■ **Exercise instructions**
Restate verbatim the span of lines below between the line with "# :desktop_computer: Logical-Gates-in-C" and the line with "https://www.nand2tetris.org/", including those two lines, and only that span.

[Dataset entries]
· · · ·

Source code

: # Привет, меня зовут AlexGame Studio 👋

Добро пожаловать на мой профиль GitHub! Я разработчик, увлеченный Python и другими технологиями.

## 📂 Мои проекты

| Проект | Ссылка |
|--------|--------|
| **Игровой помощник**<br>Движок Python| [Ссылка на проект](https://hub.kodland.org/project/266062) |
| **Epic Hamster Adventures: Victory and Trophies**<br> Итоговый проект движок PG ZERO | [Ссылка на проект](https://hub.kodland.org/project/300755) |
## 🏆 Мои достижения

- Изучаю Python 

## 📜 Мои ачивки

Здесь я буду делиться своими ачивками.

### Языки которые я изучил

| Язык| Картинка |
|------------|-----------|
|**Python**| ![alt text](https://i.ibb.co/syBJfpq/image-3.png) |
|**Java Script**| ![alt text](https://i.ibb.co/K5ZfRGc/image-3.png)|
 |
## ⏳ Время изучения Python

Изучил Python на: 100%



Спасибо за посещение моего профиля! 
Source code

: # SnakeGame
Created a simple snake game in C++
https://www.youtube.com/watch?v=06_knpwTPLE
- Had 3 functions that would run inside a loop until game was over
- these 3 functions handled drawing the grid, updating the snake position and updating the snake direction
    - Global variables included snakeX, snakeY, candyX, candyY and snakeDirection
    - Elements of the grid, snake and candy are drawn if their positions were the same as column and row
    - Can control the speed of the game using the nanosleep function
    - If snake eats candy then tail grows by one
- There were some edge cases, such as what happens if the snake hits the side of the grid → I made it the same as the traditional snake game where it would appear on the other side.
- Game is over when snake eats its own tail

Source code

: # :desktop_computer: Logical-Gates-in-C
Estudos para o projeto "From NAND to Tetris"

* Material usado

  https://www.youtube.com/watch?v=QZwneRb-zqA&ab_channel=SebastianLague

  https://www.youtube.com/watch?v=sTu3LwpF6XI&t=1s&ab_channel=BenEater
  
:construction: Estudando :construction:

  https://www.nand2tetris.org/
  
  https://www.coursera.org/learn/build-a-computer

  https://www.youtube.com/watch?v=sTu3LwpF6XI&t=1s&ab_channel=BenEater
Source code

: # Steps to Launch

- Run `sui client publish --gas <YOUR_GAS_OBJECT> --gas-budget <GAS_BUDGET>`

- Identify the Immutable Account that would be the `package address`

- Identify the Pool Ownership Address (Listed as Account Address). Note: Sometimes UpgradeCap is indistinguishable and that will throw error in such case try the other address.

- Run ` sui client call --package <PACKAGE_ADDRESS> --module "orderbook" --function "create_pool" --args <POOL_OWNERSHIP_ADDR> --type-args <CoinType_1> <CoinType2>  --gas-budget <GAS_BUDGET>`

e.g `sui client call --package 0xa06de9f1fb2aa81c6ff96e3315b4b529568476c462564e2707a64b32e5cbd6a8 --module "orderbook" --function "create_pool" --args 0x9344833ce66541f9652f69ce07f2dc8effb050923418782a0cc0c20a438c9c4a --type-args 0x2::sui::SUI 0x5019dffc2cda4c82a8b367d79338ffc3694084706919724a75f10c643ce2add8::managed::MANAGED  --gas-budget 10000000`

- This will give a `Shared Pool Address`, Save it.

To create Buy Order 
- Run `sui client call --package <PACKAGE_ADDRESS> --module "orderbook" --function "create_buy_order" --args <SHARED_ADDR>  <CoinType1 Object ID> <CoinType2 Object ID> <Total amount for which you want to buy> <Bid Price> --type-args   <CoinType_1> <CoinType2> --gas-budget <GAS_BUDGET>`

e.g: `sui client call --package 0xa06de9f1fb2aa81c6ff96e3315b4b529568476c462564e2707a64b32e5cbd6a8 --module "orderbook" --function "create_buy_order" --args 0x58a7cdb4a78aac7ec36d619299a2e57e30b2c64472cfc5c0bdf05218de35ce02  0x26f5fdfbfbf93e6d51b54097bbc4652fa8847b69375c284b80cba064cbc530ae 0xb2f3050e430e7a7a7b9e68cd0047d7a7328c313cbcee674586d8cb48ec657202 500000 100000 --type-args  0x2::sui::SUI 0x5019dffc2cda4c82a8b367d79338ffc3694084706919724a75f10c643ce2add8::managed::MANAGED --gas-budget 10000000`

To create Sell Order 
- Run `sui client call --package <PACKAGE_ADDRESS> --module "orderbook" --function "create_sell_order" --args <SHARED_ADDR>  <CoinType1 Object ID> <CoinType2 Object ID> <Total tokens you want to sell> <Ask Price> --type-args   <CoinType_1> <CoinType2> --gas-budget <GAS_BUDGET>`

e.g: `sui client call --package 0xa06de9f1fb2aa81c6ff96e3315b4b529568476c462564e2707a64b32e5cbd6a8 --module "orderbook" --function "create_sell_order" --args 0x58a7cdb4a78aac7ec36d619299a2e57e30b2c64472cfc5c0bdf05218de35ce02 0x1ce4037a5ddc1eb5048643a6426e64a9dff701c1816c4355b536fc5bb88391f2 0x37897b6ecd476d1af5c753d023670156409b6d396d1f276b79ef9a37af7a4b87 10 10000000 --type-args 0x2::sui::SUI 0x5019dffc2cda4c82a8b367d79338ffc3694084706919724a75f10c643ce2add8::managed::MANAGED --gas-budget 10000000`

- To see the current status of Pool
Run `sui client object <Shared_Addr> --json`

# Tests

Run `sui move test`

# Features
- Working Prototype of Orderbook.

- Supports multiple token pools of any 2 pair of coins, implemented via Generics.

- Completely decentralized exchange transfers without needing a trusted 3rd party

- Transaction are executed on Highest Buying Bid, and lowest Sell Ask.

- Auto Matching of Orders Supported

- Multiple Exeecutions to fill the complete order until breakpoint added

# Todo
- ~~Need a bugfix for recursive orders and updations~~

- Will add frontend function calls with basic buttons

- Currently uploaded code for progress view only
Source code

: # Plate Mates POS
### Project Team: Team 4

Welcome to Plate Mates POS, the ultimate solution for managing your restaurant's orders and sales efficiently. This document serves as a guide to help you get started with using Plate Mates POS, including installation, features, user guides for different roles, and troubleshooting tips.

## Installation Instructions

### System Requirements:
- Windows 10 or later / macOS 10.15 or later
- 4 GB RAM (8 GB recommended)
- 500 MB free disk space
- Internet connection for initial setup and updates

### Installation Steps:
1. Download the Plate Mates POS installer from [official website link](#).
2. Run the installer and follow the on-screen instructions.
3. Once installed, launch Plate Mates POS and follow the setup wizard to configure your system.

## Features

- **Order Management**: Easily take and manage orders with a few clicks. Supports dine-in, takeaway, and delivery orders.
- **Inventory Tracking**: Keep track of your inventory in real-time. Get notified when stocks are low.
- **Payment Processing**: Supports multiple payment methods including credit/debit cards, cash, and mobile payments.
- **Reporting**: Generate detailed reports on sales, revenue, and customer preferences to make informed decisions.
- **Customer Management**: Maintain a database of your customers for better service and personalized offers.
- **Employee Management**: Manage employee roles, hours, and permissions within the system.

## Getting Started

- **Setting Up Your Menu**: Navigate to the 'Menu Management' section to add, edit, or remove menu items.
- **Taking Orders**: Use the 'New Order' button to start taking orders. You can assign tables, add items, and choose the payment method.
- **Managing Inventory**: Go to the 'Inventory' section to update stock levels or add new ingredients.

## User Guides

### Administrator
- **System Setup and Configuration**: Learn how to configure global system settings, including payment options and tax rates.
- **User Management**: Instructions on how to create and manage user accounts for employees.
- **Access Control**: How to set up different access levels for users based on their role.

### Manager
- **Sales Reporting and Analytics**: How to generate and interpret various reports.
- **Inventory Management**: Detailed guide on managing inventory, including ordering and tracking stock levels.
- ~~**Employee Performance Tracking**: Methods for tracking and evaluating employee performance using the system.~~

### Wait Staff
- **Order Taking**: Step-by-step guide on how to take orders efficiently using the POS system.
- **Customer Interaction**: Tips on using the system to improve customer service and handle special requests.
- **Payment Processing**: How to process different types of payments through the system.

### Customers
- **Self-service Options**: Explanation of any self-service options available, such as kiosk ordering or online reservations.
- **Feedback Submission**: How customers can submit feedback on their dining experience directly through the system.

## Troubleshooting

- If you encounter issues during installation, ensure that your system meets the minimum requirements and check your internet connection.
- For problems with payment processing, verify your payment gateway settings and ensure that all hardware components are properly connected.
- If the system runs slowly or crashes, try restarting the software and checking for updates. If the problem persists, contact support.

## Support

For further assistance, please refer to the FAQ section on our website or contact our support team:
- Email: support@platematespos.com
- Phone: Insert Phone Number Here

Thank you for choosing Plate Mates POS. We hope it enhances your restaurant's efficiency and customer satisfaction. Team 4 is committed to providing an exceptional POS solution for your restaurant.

· · · ·

■ **Exercise solution**
: # :desktop_computer: Logical-Gates-in-C
Estudos para o projeto "From NAND to Tetris"

* Material usado

  https://www.youtube.com/watch?v=QZwneRb-zqA&ab_channel=SebastianLague

  https://www.youtube.com/watch?v=sTu3LwpF6XI&t=1s&ab_channel=BenEater
  
:construction: Estudando :construction:

  https://www.nand2tetris.org/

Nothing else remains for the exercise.